The chain of her swing was wrapped around the limb of another beautiful proud oak tree. The two trees were happy to be so close together, their branches intertwining above the asphalt like fingers.

One evening, the two trees watched a man collect his mail from a white mailbox near the road. The man held a light blue postcard in his hand, and when he read the message his face made a frown. Then he turned slowly and looked up at the trees.

When the big truck with a lightning bolt painted on the side arrived, no one was paying attention. The man who received the postcard had driven away in his car. Other people had driven away, too. A few stayed inside or did their daily chores.

The buzzing and chopping and grinding were very loud. It was the sound of destruction. It was the sound people make when they cannot see what’s ahead of them and when they don’t know how to look at what was behind them. It was the terrible sound people make when they are only following orders. It was the sound they make when conscience is shoved away.

When the frowning man came back home later that day he turned slowly and looked up at the trees again. He saw a giant, sky-filled letter “V” cut into a row of big trees. He saw huge piles of cut branches on the ground. He saw black electricity wires running from pole to pole through the airy spaces in the trees. The wires snapped and buzzed.

He thought: When you are not attached to the land, it is easier to forget. He thought: When you are pushed aside, it is harder to stop the forgetting.

After 200 years of slow stretches and turns, the branches in the middle of the big oak tree were gone, centuries of patient labor made to disappear in an instant. The tree was shocked, unbalanced, confused. What had just happened?

The sun shone hot on its leaves.

The wind blew fast through its branches.

The rain moistened fresh wounds.

The squirrels had to reassign their paths.

The people came home to cook dinner and watch TV.

The frowning man looked at the tree and hung his head low.
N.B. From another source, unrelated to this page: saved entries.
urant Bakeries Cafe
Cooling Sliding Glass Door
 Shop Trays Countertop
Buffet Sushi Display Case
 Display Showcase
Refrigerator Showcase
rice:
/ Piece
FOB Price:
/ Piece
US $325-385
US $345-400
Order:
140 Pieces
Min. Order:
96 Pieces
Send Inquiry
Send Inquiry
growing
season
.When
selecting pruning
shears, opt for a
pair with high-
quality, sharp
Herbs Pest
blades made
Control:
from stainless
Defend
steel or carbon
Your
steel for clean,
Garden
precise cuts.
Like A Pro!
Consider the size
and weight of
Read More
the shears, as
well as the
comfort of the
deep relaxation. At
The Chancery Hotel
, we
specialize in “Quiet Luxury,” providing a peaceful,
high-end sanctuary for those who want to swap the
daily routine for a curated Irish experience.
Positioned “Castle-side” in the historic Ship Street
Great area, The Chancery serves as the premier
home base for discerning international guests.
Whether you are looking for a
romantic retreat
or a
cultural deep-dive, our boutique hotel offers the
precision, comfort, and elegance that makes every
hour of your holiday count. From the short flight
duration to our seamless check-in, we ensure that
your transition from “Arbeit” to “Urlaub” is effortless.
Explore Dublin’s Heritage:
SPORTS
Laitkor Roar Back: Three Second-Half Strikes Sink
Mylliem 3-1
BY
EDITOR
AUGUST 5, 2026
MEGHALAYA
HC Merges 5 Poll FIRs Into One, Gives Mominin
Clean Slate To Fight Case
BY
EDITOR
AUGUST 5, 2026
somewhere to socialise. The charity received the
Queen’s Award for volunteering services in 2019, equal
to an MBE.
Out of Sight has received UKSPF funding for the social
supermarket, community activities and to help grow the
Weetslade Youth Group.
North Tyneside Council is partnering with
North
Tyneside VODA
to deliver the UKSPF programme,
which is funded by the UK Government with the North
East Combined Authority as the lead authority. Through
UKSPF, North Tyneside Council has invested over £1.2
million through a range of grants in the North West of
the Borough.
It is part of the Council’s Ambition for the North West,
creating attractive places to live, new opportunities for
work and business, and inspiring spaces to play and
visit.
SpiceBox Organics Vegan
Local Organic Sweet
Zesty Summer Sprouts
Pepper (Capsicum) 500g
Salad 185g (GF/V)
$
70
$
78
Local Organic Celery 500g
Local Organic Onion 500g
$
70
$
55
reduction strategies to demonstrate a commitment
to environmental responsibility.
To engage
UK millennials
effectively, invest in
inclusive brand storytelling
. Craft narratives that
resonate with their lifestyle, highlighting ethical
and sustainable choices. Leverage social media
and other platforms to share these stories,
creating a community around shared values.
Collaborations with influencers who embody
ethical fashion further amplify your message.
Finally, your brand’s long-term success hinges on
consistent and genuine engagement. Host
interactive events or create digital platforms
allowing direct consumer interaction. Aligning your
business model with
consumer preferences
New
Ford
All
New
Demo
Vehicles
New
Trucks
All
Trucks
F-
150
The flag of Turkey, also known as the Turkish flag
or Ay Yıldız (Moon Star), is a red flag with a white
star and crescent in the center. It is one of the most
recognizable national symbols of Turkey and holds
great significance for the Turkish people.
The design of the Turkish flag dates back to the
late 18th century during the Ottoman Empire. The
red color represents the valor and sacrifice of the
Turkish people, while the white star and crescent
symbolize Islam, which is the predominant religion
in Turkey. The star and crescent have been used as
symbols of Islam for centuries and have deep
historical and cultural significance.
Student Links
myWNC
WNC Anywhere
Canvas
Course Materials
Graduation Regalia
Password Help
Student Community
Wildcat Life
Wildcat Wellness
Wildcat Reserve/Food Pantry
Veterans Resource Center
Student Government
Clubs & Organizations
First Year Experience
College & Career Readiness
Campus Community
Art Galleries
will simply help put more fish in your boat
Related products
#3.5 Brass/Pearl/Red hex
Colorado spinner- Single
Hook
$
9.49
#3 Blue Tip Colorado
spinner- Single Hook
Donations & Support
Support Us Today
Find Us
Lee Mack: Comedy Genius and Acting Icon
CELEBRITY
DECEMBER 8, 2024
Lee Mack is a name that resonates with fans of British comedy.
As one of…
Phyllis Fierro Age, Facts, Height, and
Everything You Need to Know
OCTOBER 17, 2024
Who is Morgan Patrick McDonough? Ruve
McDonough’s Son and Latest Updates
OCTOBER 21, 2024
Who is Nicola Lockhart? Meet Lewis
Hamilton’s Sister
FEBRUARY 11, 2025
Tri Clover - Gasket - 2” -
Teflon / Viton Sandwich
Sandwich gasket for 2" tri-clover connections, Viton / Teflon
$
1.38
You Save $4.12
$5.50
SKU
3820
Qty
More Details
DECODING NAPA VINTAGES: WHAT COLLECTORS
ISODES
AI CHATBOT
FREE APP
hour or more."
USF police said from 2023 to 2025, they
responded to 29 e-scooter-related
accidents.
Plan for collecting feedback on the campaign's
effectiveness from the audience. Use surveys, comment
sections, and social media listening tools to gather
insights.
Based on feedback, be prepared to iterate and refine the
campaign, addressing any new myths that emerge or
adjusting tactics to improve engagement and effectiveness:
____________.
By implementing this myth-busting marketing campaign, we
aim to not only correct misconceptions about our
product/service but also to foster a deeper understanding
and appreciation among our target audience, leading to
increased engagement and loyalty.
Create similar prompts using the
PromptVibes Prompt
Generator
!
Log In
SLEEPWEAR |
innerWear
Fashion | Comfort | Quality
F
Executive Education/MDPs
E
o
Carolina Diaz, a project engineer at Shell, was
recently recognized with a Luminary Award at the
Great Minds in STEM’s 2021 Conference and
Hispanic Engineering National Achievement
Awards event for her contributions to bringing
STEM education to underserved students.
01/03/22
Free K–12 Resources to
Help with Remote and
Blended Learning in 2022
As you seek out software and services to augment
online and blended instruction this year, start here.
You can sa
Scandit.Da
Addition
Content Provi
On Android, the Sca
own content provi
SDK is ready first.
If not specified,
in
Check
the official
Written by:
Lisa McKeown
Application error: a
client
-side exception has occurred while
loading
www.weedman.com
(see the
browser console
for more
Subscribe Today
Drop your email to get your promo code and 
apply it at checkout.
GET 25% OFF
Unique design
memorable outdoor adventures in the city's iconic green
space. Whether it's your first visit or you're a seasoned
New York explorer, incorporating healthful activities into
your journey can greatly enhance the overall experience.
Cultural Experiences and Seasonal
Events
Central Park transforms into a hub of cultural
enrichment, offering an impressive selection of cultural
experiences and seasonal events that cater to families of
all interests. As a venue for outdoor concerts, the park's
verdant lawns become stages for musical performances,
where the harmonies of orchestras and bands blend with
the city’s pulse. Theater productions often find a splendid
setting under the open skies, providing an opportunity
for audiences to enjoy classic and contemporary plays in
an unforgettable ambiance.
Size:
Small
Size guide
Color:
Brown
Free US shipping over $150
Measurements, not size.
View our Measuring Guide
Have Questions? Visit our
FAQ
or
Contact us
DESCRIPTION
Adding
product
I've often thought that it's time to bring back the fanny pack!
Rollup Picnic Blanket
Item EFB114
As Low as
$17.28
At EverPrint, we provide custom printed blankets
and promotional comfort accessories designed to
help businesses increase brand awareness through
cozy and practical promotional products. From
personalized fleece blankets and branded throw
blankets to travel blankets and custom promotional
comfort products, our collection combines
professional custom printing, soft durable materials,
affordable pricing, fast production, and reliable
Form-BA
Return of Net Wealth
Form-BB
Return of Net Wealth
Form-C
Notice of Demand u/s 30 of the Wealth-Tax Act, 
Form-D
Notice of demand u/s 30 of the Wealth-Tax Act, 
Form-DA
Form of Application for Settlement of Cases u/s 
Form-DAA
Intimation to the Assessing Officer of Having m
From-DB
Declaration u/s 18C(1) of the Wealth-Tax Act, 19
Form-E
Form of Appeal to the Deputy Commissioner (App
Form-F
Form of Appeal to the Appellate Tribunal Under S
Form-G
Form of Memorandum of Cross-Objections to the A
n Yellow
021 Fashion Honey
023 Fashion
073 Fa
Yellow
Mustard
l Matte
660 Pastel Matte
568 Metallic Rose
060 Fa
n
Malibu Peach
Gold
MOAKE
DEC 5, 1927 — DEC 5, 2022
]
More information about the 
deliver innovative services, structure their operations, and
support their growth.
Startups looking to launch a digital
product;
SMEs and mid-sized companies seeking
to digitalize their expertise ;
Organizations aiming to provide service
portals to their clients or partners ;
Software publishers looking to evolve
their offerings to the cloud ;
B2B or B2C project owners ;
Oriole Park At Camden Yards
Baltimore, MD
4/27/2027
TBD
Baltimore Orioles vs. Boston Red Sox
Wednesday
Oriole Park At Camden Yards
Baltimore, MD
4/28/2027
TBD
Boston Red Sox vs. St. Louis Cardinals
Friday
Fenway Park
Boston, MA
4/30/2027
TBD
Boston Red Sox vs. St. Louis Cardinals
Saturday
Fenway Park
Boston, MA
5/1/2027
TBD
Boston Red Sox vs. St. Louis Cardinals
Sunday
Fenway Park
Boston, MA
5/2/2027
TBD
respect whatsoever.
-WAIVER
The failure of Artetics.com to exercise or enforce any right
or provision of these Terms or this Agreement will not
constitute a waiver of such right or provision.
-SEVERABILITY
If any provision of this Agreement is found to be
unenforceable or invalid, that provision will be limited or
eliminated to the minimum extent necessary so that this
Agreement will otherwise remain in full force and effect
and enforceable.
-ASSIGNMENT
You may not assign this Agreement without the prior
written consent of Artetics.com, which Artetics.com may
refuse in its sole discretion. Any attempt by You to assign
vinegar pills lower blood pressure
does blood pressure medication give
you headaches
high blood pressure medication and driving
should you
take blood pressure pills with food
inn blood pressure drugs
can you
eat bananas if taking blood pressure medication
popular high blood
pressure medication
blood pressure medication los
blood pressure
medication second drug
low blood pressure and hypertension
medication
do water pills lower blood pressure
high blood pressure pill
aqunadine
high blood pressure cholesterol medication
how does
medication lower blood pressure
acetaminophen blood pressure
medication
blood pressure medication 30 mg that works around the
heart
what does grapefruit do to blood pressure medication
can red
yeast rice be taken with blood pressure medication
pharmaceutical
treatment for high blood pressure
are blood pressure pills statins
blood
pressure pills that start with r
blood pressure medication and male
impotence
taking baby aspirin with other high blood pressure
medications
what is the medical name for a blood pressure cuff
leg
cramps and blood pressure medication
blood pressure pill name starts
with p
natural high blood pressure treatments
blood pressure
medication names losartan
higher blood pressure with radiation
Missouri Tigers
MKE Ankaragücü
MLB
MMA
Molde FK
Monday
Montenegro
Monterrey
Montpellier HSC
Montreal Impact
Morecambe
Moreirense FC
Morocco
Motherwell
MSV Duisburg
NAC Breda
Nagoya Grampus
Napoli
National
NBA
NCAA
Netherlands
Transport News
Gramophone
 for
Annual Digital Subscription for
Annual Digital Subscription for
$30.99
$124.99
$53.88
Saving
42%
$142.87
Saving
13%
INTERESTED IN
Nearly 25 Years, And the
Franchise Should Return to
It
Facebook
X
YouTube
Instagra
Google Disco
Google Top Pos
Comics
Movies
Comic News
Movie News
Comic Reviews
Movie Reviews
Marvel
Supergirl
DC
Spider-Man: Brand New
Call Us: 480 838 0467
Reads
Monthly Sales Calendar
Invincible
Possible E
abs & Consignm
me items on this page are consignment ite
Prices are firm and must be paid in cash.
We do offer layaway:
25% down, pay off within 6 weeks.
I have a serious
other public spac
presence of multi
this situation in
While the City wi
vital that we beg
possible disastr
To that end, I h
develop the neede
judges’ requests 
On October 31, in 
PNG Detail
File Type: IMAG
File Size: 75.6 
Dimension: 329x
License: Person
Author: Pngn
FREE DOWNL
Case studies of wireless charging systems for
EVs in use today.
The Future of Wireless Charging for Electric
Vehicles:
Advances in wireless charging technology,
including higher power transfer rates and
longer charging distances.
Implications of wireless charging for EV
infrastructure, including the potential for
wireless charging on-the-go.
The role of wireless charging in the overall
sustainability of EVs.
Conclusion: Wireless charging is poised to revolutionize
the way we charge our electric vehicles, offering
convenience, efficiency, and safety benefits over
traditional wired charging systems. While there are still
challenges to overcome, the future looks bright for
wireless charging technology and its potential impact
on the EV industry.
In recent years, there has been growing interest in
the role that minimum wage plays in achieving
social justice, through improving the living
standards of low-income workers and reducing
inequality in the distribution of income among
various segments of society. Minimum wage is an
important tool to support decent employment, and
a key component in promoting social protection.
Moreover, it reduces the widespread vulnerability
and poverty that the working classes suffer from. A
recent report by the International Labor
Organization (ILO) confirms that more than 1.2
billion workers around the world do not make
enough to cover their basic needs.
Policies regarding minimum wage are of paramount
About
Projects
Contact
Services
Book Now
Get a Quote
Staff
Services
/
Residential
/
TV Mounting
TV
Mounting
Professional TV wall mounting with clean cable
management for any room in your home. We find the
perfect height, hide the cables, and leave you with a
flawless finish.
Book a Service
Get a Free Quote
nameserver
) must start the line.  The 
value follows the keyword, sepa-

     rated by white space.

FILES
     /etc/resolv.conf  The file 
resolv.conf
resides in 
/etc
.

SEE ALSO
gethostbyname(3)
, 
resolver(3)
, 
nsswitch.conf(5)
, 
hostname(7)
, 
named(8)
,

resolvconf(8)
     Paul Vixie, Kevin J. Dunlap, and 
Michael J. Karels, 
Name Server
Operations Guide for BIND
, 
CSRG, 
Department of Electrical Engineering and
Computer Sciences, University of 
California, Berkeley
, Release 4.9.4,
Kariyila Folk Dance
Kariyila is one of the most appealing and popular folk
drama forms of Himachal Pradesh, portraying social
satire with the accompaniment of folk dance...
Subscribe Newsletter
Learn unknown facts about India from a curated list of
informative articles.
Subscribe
The next day, the little girl returned to her swing. In her pocket was one of the acorns she had scooped up. After turning twenty times and watching the thick, ridged bark of the oak tree cross her field of vision again and again, making her feel as though she were lost in the woods, she noticed an empty corner in the yard where the birds liked to bask in the sunshine and pick at the earth with their beaks in search of worms and bugs.

A cardinal bird saw her approach and flushed bright red before flying to a branch of the oak tree. There, in that sunny corner, the little girl stood still for a moment, thinking. A smile crossed her lips and she plunged her hand into her pocket, pulling out the acorn and holding it up in the sunlight.

With her hands, she dug a small hole then dropped in the seed.

That winter it was especially cold. The girl went to school. The frowning man went to work. The neighbors came and went in the cars and trucks. The trees shivered in the wind. No one was thinking about acorns, not even the sleeping squirrels.

And no one noticed when something new, something tiny and miraculous, happened in the sunny corner of the yard as soon as spring arrived.